In his room, he lowered the mouse into the ice bucket and fed it a package of crackers he'd pocketed from the cafeteria. When it stopped nibbling, he gently lifted it, surprised not to be bitten, and took it to the bathtub. He closed the drain and ran a little cool water. The mouse drank, then washed its paws and ears with the water.

Yuri pulled the tube out of the toilet paper roll and placed it upright in the back of the tub, away from the little lake. The mouse
tried to climb it, toppled it over, then crawled into the tube. Yuri smiled. He'd always wanted a pet, but there'd never been time. There'd never been time for a lot of things.

“Did you know that when he was young, Isaac Newton made little wheel that would grind wheat into flour? And for power he used little mouse, just like you.” The mouse stuck its nose out the end of the tube and wriggled its whiskers. Yuri laughed.
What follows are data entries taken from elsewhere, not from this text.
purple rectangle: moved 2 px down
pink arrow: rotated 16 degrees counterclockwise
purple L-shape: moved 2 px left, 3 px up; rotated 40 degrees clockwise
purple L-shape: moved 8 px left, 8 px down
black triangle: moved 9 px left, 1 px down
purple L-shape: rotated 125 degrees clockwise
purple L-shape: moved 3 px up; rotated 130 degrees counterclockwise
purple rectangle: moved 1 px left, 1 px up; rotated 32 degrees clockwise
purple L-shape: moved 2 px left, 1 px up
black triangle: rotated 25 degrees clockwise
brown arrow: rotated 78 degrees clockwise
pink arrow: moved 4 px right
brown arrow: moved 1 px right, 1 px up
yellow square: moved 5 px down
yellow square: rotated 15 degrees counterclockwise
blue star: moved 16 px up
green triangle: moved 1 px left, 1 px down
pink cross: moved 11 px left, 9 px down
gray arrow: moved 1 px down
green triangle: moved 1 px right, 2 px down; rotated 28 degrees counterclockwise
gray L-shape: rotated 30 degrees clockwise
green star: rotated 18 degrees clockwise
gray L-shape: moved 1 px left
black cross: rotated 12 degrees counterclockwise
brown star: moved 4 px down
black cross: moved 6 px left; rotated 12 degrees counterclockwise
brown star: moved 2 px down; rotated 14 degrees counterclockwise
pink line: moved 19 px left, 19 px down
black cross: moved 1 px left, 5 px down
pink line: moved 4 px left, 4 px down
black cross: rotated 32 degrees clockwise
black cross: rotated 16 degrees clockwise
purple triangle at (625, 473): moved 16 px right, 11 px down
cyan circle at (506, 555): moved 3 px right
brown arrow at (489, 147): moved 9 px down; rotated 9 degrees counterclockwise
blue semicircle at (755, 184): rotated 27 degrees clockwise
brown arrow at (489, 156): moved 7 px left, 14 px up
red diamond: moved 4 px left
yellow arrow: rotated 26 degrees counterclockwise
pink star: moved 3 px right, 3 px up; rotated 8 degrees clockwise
Finally he dumped the complimentary toiletries off a plastic tray on the bathroom vanity, placed it on the bedside table, and put the little brown mouse down. It started to scamper off, but Yuri lowered the ice bucket over it.

“Good night, Myshka.”

He had a friend.

Yuri woke in the night. He walked out to the little balcony and stood in his pajama pants, staring at the sky. The constellations were shifted from the Russian sky, but they were the same stars—he could see Ursa Minor and Major before him, Hercules running to the east. There were other things out there, a million unnamed asteroids, black holes and supernovas and unknowable things, and the BR1019, hurtling straight toward him. The monster under the bed turned out to be on the ceiling, an unexpected attack from an unexpected direction.

He tried to imagine what it would be like if they failed. How many people lived on the Pacific Rim? How many schoolchildren? But the picture in his brain was of the mouse's sinewy
paws curled in death, its soft brown body limp as the earth convulsed.

Did that make him a bad person?

He lay back down, lying on his side so he could see the ice bucket covering his small friend. He wanted to cry. It was okay to cry, he told himself. It was work-related, and men could cry because of job stress. But his cheeks were dry as he fell asleep.